Orchestrated RPi cluster

Objective

Build a HPC home-lab based on RPIs managed by a K8S cluster on a laptop. Basically, the laptop is used to host the K8S cluster and all services required in an HPC cluster. The RPis are used as compute nodes and 1 is acting as the storage node delivering K8S and backup storage spaces.

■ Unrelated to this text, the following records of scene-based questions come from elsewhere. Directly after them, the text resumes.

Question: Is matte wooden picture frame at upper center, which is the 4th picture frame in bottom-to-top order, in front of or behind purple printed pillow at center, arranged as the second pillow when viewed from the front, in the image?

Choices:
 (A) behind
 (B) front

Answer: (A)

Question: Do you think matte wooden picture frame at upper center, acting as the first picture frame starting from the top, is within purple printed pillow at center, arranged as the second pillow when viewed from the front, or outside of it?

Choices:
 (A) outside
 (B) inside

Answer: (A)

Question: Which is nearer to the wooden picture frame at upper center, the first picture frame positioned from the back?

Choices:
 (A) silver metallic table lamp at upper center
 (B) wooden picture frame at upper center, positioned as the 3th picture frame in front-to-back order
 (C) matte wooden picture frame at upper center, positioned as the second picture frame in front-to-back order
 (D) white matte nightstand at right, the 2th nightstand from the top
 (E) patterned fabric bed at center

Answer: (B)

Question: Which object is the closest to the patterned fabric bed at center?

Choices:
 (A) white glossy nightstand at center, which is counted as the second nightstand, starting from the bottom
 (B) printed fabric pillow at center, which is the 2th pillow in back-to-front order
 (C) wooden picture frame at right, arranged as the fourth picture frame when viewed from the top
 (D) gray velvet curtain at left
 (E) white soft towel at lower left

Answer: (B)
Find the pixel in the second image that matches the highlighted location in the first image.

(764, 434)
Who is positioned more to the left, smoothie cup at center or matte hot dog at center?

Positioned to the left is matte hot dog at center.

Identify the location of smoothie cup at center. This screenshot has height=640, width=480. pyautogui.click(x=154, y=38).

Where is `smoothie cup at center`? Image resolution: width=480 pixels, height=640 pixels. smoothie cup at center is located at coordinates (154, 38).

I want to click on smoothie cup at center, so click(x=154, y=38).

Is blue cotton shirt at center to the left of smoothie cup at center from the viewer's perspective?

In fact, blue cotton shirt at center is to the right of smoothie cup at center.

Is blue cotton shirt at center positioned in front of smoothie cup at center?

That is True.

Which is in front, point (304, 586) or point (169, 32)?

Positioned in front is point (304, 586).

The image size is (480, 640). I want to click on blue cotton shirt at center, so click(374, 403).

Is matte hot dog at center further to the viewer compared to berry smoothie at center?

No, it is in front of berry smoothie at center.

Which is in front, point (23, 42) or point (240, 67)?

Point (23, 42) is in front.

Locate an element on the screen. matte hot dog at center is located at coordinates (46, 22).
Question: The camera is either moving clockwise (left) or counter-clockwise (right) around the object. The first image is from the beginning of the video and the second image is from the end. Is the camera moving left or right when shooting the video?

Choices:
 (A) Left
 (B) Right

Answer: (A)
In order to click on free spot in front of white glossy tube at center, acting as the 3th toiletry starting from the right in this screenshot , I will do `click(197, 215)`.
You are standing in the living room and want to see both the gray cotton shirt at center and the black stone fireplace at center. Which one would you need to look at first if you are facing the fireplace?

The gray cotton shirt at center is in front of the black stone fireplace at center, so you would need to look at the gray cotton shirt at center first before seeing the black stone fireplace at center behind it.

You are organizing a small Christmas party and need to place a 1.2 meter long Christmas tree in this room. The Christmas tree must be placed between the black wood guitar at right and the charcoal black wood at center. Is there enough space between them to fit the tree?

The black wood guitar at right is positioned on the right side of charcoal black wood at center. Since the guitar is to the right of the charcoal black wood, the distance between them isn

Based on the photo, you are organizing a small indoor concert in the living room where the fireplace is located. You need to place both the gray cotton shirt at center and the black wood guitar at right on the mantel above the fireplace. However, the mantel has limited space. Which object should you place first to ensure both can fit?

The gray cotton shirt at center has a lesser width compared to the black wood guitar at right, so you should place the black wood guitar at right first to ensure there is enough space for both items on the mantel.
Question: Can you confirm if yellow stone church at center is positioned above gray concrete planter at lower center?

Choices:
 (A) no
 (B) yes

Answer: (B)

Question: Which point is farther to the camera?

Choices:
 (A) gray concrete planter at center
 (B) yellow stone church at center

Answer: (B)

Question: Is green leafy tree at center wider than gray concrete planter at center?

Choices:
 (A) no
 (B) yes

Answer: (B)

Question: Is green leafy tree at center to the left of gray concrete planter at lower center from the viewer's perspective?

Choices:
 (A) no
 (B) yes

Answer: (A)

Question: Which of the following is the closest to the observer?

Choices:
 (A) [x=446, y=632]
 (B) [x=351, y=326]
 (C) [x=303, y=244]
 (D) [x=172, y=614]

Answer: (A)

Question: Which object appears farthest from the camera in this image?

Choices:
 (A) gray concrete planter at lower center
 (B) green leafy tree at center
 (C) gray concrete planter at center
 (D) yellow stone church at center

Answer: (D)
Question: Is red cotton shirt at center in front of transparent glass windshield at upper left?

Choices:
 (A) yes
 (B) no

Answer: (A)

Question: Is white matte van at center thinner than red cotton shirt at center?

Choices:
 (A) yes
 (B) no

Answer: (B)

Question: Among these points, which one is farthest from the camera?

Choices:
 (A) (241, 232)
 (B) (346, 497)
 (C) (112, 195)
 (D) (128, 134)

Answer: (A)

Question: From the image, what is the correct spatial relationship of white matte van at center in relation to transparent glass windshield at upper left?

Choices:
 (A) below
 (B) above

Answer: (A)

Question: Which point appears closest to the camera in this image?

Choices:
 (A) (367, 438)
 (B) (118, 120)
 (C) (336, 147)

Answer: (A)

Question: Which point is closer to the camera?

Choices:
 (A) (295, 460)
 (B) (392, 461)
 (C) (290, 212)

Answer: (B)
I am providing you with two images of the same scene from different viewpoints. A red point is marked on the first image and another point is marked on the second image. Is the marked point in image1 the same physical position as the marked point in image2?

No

Warning: security is implemented in a minimal manner

HTTPS on UI: YES
SSO configuration to be done manually after Keycloak is deployed
RBAC: default model provided by Helm chart/deployment files
No service mesh / no HTTPS between pod services

Content

Services front-ends:

Forecastle as application dashboard solution
Keycloak as SSO solution
Harbor as registry & chart museum solution
Grafana / Prometheus / Karama / node_exporters as monitoring solution
Dashboard K8S as overall admin solution
Netbox as DCIM solution
JupyterHub as developers dream
Discourse as FAQ solution
Velero as backup solution
ELK stack as logging solution (optionnal since it requires plenty of CPUs/RAM on the Windows machine)
Singularity Enterprise as job container solution (optionnal since it requires a valid license - not available on this github)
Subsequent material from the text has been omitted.